Heart Rate Variability (HRV). In order to assess variations in parasympathetic activity throughout the experiment, we employed the RMSSD measure to calculate HRV. The results are presented in Figure 10 and Figure 11. Figure 10a demonstrates short RR-intervals (around 700 ms) after 10 h from the start of the experiment, indicating reduced parasympathetic activity during the night hours caused by sleep deprivation. In contrast, Figure 10b reveals an increase in RR-intervals (around 950 ms) during the final trials conducted during the early morning hours, a result that we plan to investigate in future studies. On the other hand, Figure 11 displays the overall HRV variations across all analyzed tasks. Notably, a reduction in this parameter is observed for trials 5 to 8 in all cases, coinciding with the night hours (from 20 h to 24 h).

6. Conclusions

In this work, we have found the mutual information between EDA and EEG in order to include linear and non-linear interactions. The signals were taken from ten participants developing four cognitive tasks (EAT, ship search, PVT, and N-Back) during 12 trials developed in 24 h. The results demonstrate that this measure is higher between the delta EEG component and EDA, especially with its phasic component, and lower, in the same order, for theta, alpha, gamma and beta, i.e., the lower the EEG wave frequency, the higher its mutual information with EDA. For the four analyzed tasks, this measure is higher for N-Back and lower, in the same order, for the ship search, PVT and EAT. This means that the EDA signal can be especially used to analyze the performance in working memory tasks, where delta oscillations are significative. On the other hand, the mutual information between the EDA (particularly for tonic component) and alpha EEG component demonstrates an important increase in the number of trials in tasks requiring inhibition and attention behaviors, especially in the ship search and EAT, which can be associated with other results found in literature that use a spectral analysis and other statistical methods, such as ANOVA. Additionally, an increase in the mutual information between the EDA and theta component is also visible with the number of trials, which can be associated with the fatigue caused by sleep deprivation and response time delays described in other approaches using different techniques [40,45,46,47].

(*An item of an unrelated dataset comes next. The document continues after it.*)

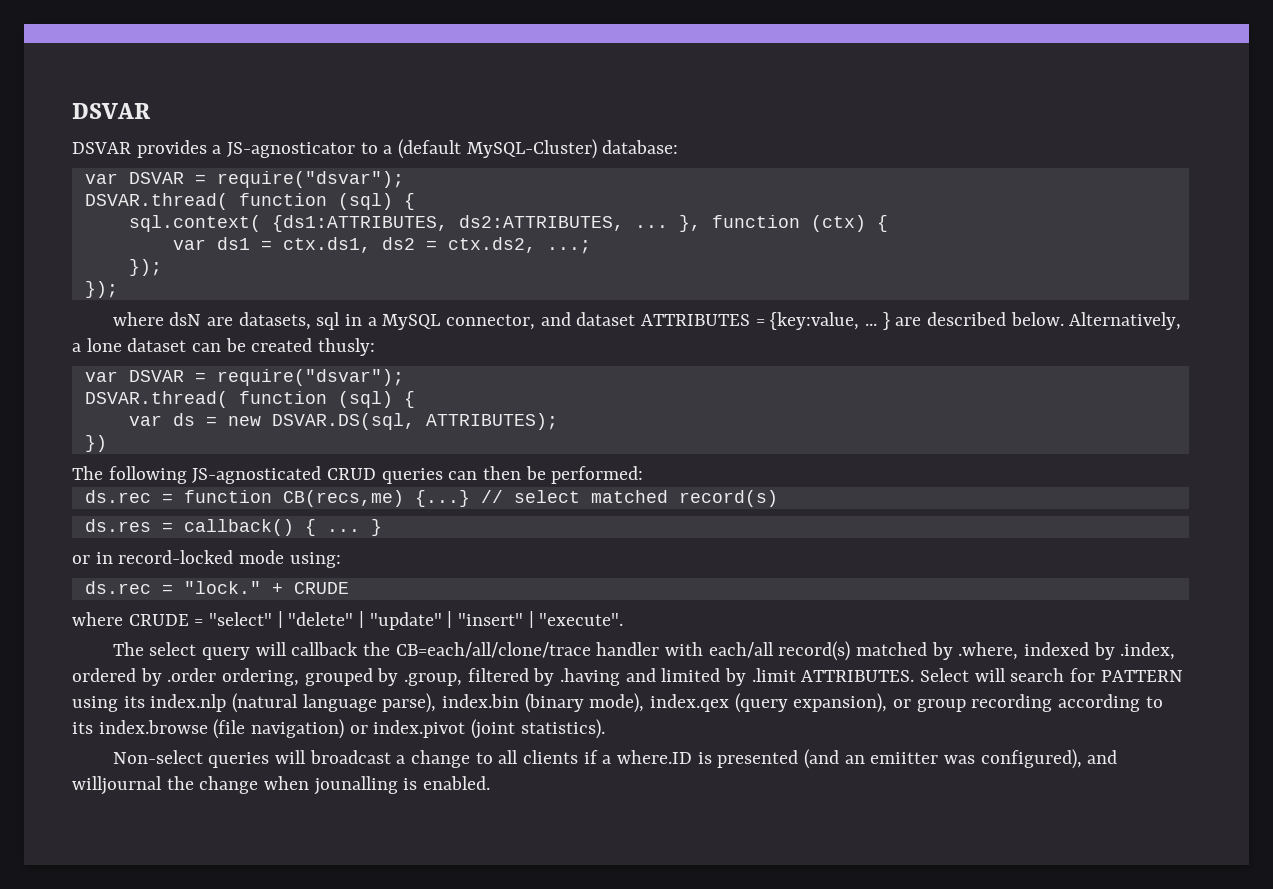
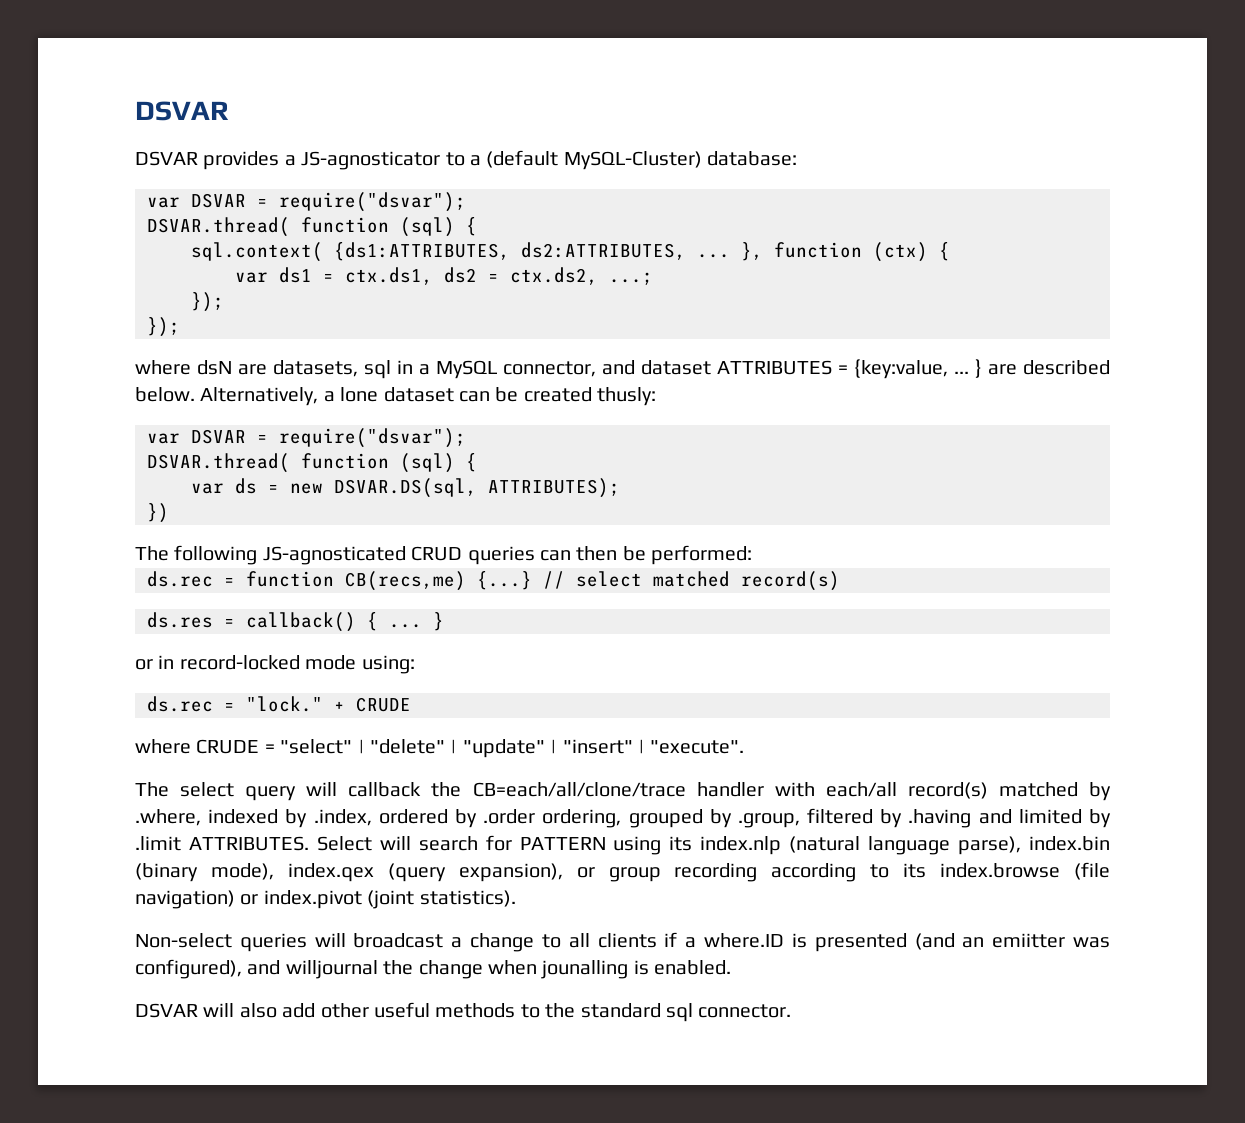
(491, 783) none -> [135,1002,792,1022] // DSVAR will also add other useful methods to the standard sql connector.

In terms of the nine EEG analyzed channels, the mutual information values, for the initial trials, are high for channels $F_{p2},F_7$ and $F_8$, and tend to be uniform and reduced for all the tasks, because the number of trials increases, in other words, as the sleepiness appears. These results can be contrasted with results found in some approaches using different techniques, in which a relevant role of frontal lobes in cognitive functions such as attention, working memory, decision making and inhibitory control is described. For the PVT case, there is also a relationship with the findings of other approaches, where an increment in delta and theta power is demonstrated for occipital areas as a consequence of sleep deprivation. For the case of ship search, a particular behavior for the mutual information is described in the right temporal region and for the gamma wave, which can be related to the spatial awareness involved in this task.

In general, the mutual information between EDA and EEG signals, and its correspondence with important results found in the literature based exclusively on the EEG signal, suggests that exploring EDA could be an intriguing alternative for investigating brain behavior.